Suffolk Wildlife Trust says harvest mice need farmers' help

Harvest mouse in a tennis ball
Image caption The harvest mouse has been encouraged to nest in old tennis balls in some parts of the UK

Farmers are being asked to create more grass margins around fields to encourage harvest mice.

The Suffolk Wildlife Trust (SWT) has been studying the tiny rodent to work out how to increase its numbers.

They want to link up grassland, reed bed a riverbank habitats to allow the mice to thrive.

Martha Meek, trust project manager, said: "They are not as common as they used to be and remain extremely vulnerable to habitat loss."

The wildlife trust said it was impossible to accurately count the number of harvest mice in the UK, although the species had suffered a huge decline since the 1970s due to change of land use and habitat loss.

It is the UK's smallest rodent, weighing about the same as a 20p coin and builds its nest about a metre off the ground in vegetation.

Dwindling populations

The study, which counted nests and examined barn owl pellets, showed that mice do a lot better if they can move between different habitats rather then living in isolated pockets.

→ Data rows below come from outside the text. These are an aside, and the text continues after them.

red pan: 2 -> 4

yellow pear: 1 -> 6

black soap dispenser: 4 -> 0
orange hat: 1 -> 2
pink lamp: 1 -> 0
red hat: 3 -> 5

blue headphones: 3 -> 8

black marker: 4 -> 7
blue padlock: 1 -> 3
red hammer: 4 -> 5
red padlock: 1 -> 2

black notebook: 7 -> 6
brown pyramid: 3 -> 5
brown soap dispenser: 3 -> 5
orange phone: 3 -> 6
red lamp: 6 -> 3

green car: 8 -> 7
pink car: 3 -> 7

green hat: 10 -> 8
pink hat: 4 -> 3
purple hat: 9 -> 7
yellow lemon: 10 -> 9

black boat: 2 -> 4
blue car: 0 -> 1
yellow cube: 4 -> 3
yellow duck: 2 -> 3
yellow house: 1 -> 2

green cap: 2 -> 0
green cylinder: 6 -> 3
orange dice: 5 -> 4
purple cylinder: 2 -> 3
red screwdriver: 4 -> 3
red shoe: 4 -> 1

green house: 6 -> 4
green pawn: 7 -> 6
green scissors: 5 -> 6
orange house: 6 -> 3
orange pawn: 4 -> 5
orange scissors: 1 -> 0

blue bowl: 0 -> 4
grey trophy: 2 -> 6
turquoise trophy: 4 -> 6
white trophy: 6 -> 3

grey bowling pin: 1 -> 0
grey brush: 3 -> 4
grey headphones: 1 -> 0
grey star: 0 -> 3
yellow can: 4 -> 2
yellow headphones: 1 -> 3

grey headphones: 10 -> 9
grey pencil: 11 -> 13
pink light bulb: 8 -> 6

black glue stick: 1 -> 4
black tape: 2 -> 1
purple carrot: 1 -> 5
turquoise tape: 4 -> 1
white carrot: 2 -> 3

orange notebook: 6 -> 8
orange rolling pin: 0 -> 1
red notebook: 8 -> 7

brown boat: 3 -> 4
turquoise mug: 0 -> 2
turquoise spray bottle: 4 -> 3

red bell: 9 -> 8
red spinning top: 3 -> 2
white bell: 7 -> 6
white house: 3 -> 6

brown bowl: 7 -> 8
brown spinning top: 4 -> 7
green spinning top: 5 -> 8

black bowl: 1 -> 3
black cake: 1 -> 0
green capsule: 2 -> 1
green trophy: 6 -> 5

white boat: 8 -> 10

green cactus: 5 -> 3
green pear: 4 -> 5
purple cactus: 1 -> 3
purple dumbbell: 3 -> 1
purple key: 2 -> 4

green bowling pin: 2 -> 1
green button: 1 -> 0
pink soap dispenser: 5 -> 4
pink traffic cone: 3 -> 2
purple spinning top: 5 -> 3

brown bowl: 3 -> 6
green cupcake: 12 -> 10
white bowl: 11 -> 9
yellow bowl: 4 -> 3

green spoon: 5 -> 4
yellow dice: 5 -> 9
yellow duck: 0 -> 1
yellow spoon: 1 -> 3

Ms Meek said: "Our work on previous wildlife projects has shown that positive action by landowners can turn around a critical situation for dwindling populations.

Image caption Harvest mice build their nests about a metre off the ground

"It is really easy to manage land for harvest mice and they usually move in quite quickly."

The harvest mouse tends to eat grass seed rather than crops so is not regarded as a pest by farmers.

Alex Dinsdale, NFU countryside adviser for Suffolk, said: "There's a lot of affection for the harvest mouse, though it's rarely seen because of its diminutive size.

"We would like to see its numbers increase and farmers are adopting conservation measures under the industry-led Campaign for the Farmed Environment and agri-environment schemes that will benefit this species and provide it with important nesting habitats."

The SWT said people with large gardens could help by leaving areas of long grass and cutting them in rotation every four years.